Noir c’est noir, disait l’autre, mais peut-on trouver plus sombre ? Le cas échéant, ça serait la couleur de Tu n’as jamais été vraiment là, court roman de Jonathan Ames, tout droit sorti du cloaque.
Joe en est le personnage principal, le héros serait beaucoup dire. Joe n’a aucune raison de vivre et mille de se tuer, mais pour ça, il attend la mort de sa vieille mère chez laquelle il vit. Sa vieille mère qui comme lui a supporté les coups paternels pendant trop d’années. Ce que fait Joe dans la vie en attendant d’en finir n’est pas clair tout de suite, mieux vaut donc ne pas gâcher le bref mais intense plaisir de la découverte
Car malgré la noirceur de ce texte et sa violence, le plaisir est bien là. Le plaisir d’un personnage profond et dense, le plaisir d’un désespoir si grand, si insondable qu’il s’y perd. Le malsain de l’affaire est renforcé par la mission confiée à Joe par un homme politique : sa fille mineure a disparu après avoir été draguée sur Internet et il vient de recevoir un message lui signifiant qu’elle est contrainte de se prostituer dans un hôtel new-yorkais. C’est un boulot pour Joe ça, ancien marine et ancien du FBI, un expéditif qui ne fait pas dans la dentelle. Son arme préférée : le marteau. C’est un styliste Joe, comme Jonathan Ames.
Et malgré tout, on s’y attache à ce Joe, on voudrait même en savoir plus sur lui. Alors Tu n’as jamais été vraiment là n’a que le défaut d’être trop court, il y aurait une autre page et encore une autre après la dernière qu’on ne s’en étonnerait pas. On a comme goûté à un épisode d’une série noire, de celles qui nous effraient mais dont on ne se lasse pas.
Tu n’as jamais été vraiment là
Jonathan Ames traduit de l’américain par Jean-Paul Gratias
Joëlle losfeld, 2013
ISBN : 978-2-07-249532-8 – 97 pages –
You Were Never really Here, parution aux Etats-Unis : 2013
Moi qui n’aime pas le sombre ni le glauque , je suis attirée par ce roman.

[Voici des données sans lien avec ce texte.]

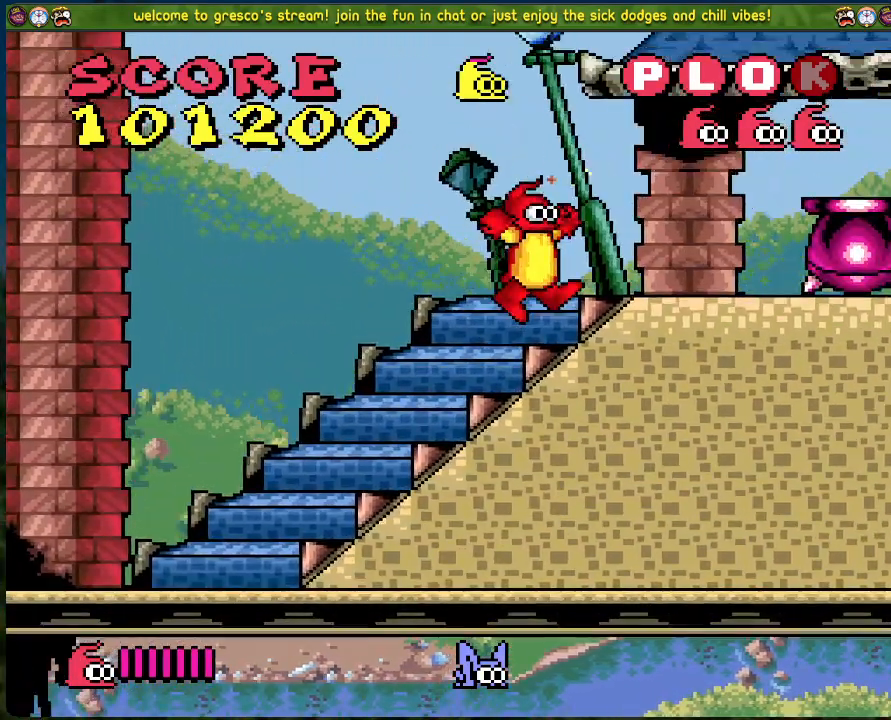
{"buttons": ["DPAD_RIGHT"], "left_stick": "center", "events": [[50, "X", "down"], [134, "X", "up"], [167, "X", "down"], [284, "X", "up"], [384, "X", "down"], [434, "X", "up"]]}
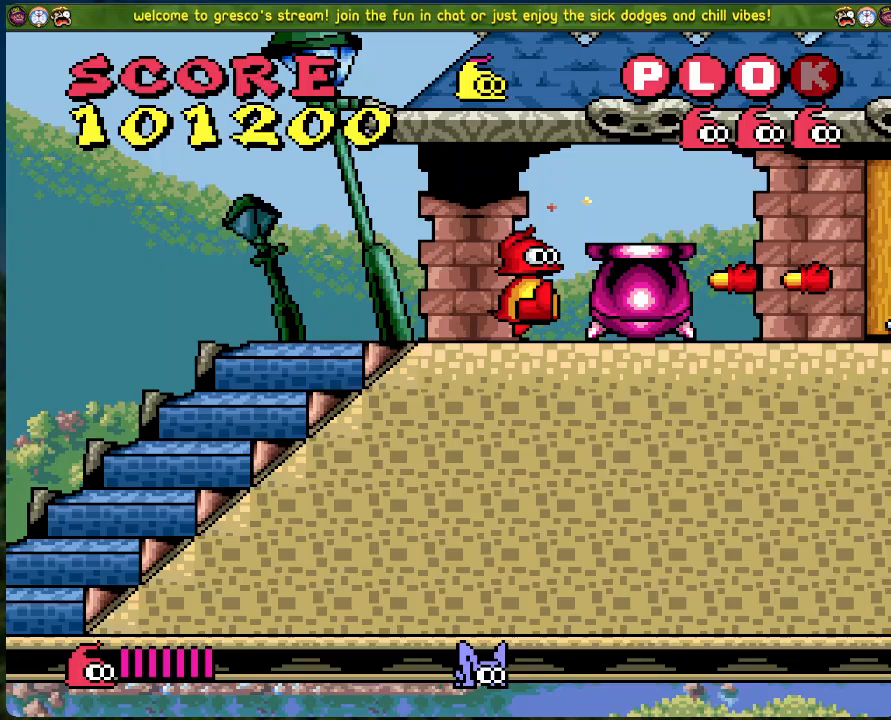
{"buttons": ["DPAD_RIGHT"], "left_stick": "center", "events": [[17, "X", "down"], [117, "X", "up"], [201, "X", "down"], [284, "X", "up"]]}
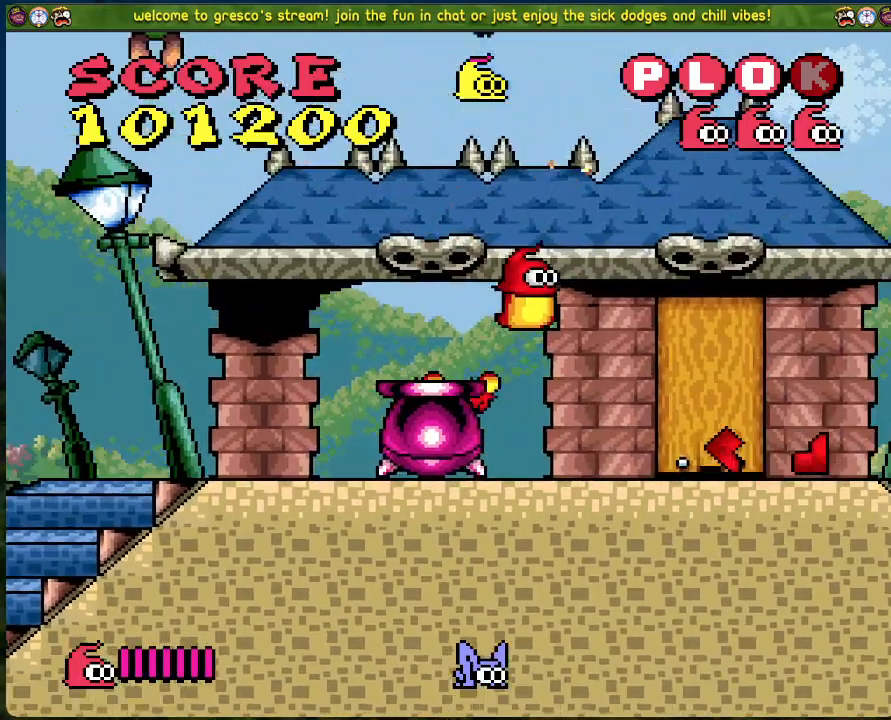
{"buttons": ["DPAD_RIGHT"], "left_stick": "center", "events": []}
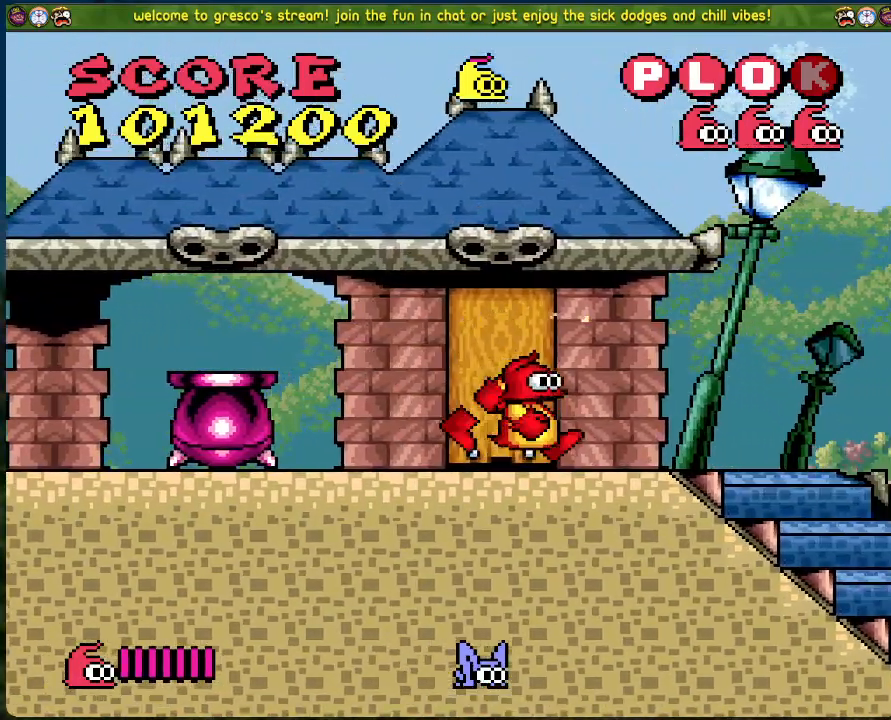
{"buttons": ["DPAD_RIGHT"], "left_stick": "center", "events": []}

La violence est très présente mais si tu apprécies les personnages forts, celui-ci est quasi inoubliable.
Très tentant ta façon d’en parler
Ravie car j’ai trouvé difficile de faire partager mon plaisir de lire un roman aussi noir, ça peut quand même sembler bizarre d’aimer lire des choses aussi dures…
Ah, oui, j’avais moi aussi vraiment aimé. C’est court mais serré, et comme tu dis, on s’attache à ce drôle de personnage à la fois tueur de sang-froid, et grand dépressif..
Je me demande quand même quelque fois comment on prend plaisir à lire des horreurs pareilles…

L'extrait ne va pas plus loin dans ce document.